O presidente da República, Luiz Inácio Lula da Silva, sancionou a lei que autoriza a criação do Cadastro Nacional de Animais Domésticos (Lei 15.046, de 2024). A nova ferramenta tem como objetivos facilitar a localização de tutores de animais abandonados, fortalecer o controle de zoonoses, garantir mais segurança nas transações de compra e venda e combater os maus-tratos. A União ficará responsável por implementar e gerenciar o Cadastro. A sanção foi publicada no Diário Oficial da União desta quarta-feira (18).

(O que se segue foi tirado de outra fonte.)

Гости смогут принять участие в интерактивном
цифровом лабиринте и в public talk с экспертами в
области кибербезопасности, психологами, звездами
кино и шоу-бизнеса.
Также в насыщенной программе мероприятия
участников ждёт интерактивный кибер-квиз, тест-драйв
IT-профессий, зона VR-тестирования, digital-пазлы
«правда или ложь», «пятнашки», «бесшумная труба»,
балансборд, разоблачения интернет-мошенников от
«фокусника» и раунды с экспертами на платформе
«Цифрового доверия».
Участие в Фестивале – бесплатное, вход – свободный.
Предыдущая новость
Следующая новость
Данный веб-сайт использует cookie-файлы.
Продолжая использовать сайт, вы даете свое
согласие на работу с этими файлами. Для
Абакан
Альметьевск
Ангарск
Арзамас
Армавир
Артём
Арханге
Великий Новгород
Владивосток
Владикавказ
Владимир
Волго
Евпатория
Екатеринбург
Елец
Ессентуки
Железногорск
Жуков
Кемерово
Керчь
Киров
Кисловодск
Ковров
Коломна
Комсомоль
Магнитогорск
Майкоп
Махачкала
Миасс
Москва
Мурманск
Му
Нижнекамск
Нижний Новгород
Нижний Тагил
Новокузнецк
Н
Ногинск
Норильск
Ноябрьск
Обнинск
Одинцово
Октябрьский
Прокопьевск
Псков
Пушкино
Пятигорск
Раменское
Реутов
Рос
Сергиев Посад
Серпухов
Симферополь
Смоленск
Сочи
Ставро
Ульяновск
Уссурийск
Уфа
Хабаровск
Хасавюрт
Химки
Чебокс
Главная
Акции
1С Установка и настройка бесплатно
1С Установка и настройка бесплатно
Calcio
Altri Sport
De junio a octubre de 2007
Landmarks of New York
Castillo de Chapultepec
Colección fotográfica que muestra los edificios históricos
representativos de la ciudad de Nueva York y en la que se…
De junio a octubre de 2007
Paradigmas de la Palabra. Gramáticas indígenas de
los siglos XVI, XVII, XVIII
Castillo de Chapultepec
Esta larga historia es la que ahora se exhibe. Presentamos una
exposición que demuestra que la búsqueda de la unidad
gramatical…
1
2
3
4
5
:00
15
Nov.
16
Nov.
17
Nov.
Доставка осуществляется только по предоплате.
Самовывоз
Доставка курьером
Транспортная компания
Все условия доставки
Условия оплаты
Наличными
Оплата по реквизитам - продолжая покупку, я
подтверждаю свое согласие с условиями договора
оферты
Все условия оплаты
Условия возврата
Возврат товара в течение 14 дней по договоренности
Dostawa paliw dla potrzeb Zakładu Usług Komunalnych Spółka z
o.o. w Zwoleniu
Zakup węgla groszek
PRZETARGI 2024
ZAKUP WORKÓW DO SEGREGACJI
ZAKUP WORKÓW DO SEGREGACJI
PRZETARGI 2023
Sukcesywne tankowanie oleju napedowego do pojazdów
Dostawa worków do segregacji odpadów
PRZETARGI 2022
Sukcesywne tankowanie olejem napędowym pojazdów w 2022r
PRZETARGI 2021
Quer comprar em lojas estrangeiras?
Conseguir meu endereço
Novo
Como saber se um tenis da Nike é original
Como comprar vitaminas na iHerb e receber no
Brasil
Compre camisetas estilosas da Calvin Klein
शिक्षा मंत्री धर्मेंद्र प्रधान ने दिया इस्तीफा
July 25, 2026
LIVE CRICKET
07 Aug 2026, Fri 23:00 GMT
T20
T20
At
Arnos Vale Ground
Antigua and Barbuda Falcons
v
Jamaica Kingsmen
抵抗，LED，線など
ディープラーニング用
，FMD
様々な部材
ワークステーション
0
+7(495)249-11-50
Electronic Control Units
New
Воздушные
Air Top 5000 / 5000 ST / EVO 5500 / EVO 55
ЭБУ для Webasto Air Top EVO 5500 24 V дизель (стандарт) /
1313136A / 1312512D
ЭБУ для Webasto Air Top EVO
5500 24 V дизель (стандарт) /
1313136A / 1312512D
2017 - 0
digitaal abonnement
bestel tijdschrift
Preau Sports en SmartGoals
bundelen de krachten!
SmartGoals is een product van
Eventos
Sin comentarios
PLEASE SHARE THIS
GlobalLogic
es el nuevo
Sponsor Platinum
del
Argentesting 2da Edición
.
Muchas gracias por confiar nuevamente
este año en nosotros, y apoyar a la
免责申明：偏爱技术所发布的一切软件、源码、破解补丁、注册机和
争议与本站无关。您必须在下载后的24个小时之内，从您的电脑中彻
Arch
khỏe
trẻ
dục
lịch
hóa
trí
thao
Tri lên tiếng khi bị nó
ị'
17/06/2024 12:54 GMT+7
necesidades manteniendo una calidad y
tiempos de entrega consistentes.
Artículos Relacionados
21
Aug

Lula vetou o trecho que previa o cadastramento de animais de “entretenimento”, como os utilizados em exposições e eventos. A justificativa do Executivo para o veto foi que a inclusão dessa categoria “destoa” do escopo geral da proposta e de sua aplicação.
A lei tem origem em um projeto da Câmara dos Deputados, apresentado em 2015. No Senado, o projeto tramitou como PL 2.230/2022 e recebeu pareceres favoráveis do senador Mecias de Jesus (Republicanos-RR) nas comissões de Constituição e Justiça (CCJ) e de Meio Ambiente (CMA).
“Essa medida, adotada em vários países, traz inúmeros benefícios. Permite o controle sanitário dos animais por parte do poder público, com o registro de vacinas e outros cuidados de saúde, o que garante segurança para toda a população”, destacou Mecias.
Segundo o texto da lei, o Cadastro reunirá informações dos tutores, como identidade, CPF e endereço, além de dados sobre a procedência e as características dos animais: raça, sexo, idade real ou presumida, vacinas aplicadas e doenças contraídas ou em tratamento. O cadastramento inicial será responsabilidade dos municípios e do Distrito Federal, com fiscalização e centralização dos dados pelos estados e pela União. O acesso ao Cadastro será público e poderá ser realizado pela internet.